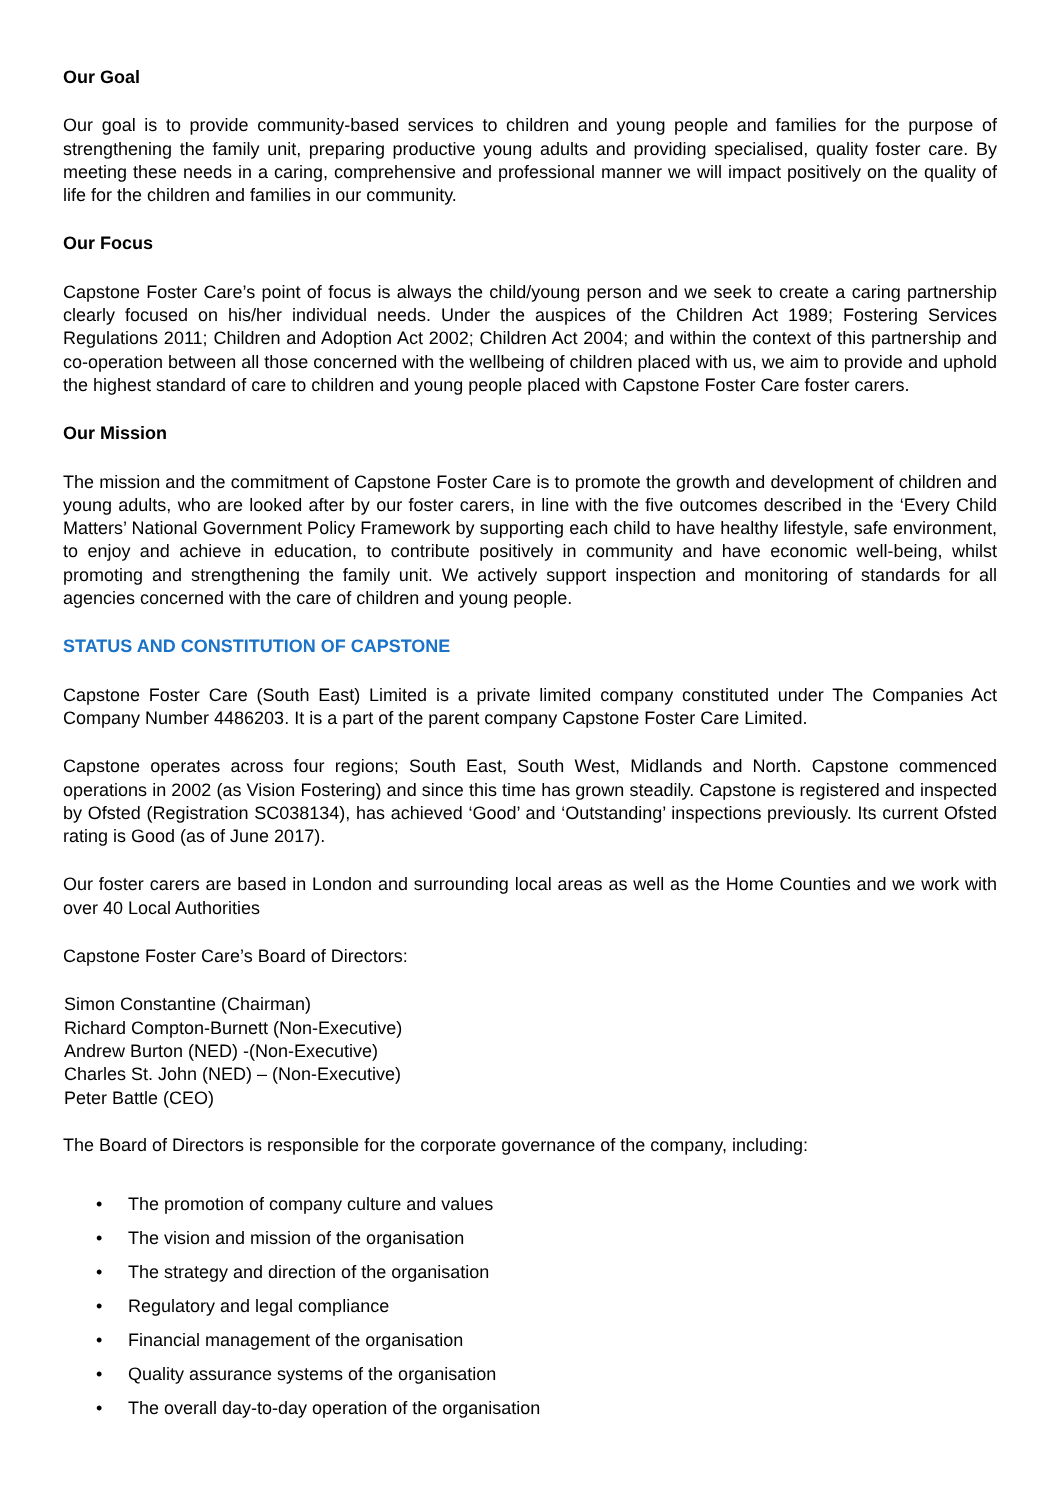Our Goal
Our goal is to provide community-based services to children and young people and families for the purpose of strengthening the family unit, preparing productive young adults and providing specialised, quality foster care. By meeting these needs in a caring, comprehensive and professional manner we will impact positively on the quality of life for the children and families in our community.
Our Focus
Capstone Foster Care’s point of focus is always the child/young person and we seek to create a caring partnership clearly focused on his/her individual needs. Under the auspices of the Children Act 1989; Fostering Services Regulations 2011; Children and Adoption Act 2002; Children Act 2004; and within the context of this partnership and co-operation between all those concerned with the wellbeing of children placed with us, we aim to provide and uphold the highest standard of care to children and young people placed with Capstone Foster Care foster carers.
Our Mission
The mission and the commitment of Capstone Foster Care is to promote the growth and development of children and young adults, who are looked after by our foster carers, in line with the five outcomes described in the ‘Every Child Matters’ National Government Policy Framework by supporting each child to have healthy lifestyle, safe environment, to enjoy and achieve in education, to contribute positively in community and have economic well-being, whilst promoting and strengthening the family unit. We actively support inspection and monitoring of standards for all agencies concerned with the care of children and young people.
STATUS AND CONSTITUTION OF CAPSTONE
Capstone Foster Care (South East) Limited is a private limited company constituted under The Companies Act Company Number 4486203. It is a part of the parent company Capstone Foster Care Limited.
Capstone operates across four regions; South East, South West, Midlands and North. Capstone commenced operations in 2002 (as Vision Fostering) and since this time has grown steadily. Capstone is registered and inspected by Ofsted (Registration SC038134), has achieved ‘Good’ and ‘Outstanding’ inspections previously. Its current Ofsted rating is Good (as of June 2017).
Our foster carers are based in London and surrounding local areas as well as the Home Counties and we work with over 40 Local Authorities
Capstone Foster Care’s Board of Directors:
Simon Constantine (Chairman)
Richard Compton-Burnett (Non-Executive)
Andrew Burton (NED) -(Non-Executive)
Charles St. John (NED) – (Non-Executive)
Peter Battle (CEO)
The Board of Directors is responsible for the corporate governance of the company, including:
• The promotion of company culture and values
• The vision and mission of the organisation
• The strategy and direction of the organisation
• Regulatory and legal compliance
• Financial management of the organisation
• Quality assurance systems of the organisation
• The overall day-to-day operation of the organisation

■ ■ ■ ■

*INSTRUCTIONS FOR THE TASK*. Output only the lines from the one holding "systems of the organisation" through the last line above, exactly as they appear.

*SOLUTION*.
• Quality assurance systems of the organisation
• The overall day-to-day operation of the organisation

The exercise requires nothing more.